Page-level text extractions:
- - -

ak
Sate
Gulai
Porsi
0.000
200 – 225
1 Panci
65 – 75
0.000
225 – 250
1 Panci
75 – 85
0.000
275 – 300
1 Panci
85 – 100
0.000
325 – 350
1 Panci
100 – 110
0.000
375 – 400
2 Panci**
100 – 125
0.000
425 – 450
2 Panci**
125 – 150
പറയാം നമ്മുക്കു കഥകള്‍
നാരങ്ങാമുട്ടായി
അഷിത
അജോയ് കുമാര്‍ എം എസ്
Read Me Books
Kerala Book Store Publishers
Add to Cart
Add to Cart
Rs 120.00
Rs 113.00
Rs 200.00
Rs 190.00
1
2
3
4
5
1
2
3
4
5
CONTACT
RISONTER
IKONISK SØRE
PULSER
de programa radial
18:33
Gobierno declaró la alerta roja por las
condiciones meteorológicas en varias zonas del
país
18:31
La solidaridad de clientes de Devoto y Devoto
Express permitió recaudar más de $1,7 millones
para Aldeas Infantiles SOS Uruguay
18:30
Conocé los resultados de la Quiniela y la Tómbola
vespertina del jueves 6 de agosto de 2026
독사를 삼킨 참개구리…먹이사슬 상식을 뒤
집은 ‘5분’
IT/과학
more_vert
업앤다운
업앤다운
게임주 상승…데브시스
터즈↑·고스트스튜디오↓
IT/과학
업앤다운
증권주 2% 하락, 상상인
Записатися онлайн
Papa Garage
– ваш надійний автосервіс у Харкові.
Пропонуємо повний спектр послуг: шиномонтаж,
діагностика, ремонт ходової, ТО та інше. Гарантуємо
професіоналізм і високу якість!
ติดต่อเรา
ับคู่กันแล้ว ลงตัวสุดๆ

- - -

Task details: Every record shown above should appear again in your answer, unchanged.

Exercise output:
ak
Sate
Gulai
Porsi
0.000
200 – 225
1 Panci
65 – 75
0.000
225 – 250
1 Panci
75 – 85
0.000
275 – 300
1 Panci
85 – 100
0.000
325 – 350
1 Panci
100 – 110
0.000
375 – 400
2 Panci**
100 – 125
0.000
425 – 450
2 Panci**
125 – 150
പറയാം നമ്മുക്കു കഥകള്‍
നാരങ്ങാമുട്ടായി
അഷിത
അജോയ് കുമാര്‍ എം എസ്
Read Me Books
Kerala Book Store Publishers
Add to Cart
Add to Cart
Rs 120.00
Rs 113.00
Rs 200.00
Rs 190.00
1
2
3
4
5
1
2
3
4
5
CONTACT
RISONTER
IKONISK SØRE
PULSER
de programa radial
18:33
Gobierno declaró la alerta roja por las
condiciones meteorológicas en varias zonas del
país
18:31
La solidaridad de clientes de Devoto y Devoto
Express permitió recaudar más de $1,7 millones
para Aldeas Infantiles SOS Uruguay
18:30
Conocé los resultados de la Quiniela y la Tómbola
vespertina del jueves 6 de agosto de 2026
독사를 삼킨 참개구리…먹이사슬 상식을 뒤
집은 ‘5분’
IT/과학
more_vert
업앤다운
업앤다운
게임주 상승…데브시스
터즈↑·고스트스튜디오↓
IT/과학
업앤다운
증권주 2% 하락, 상상인
Записатися онлайн
Papa Garage
– ваш надійний автосервіс у Харкові.
Пропонуємо повний спектр послуг: шиномонтаж,
діагностика, ремонт ходової, ТО та інше. Гарантуємо
професіоналізм і високу якість!
ติดต่อเรา
ับคู่กันแล้ว ลงตัวสุดๆ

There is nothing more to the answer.